[THE EXERCISE] Lay out everything from the first of the rows below down to and including the row containing "state / province: Jalisco" as a two-column CSV with the headers field and value. Give one CSV line per row, put each entry in its own quoted field, and turn any line breaks into spaces.

-------- SUPPLIED DATA --------

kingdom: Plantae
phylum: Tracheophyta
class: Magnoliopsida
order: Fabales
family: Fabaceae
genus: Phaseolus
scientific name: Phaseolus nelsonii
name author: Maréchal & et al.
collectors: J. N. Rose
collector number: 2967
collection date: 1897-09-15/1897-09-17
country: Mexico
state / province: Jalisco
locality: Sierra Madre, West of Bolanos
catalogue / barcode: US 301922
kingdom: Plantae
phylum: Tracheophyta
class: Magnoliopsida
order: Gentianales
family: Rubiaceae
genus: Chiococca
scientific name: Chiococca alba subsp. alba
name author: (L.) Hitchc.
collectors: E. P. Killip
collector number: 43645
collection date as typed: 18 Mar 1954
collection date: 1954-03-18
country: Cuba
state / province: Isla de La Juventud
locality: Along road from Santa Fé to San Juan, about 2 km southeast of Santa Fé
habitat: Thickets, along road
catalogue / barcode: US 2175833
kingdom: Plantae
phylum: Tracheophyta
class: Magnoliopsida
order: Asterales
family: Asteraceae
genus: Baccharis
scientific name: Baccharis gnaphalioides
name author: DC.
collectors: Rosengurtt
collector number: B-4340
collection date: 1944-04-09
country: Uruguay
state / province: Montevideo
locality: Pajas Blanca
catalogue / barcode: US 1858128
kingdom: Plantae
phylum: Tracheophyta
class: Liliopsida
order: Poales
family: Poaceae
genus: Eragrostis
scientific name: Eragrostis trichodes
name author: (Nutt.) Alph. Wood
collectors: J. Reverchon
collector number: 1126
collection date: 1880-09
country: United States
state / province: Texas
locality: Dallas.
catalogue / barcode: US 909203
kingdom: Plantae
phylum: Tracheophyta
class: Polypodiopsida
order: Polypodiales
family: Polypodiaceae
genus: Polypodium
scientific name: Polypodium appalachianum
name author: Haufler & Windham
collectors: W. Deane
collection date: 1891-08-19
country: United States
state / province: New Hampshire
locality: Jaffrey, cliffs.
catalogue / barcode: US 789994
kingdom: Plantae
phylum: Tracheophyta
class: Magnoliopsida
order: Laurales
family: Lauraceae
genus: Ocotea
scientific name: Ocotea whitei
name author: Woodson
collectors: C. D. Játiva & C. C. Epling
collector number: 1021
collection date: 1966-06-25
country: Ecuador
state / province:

--------

[RIGHT ANSWER]
field,value
"kingdom:","Plantae"
"phylum:","Tracheophyta"
"class:","Magnoliopsida"
"order:","Fabales"
"family:","Fabaceae"
"genus:","Phaseolus"
"scientific name:","Phaseolus nelsonii"
"name author:","Maréchal & et al."
"collectors:","J. N. Rose"
"collector number:","2967"
"collection date:","1897-09-15/1897-09-17"
"country:","Mexico"
"state / province:","Jalisco"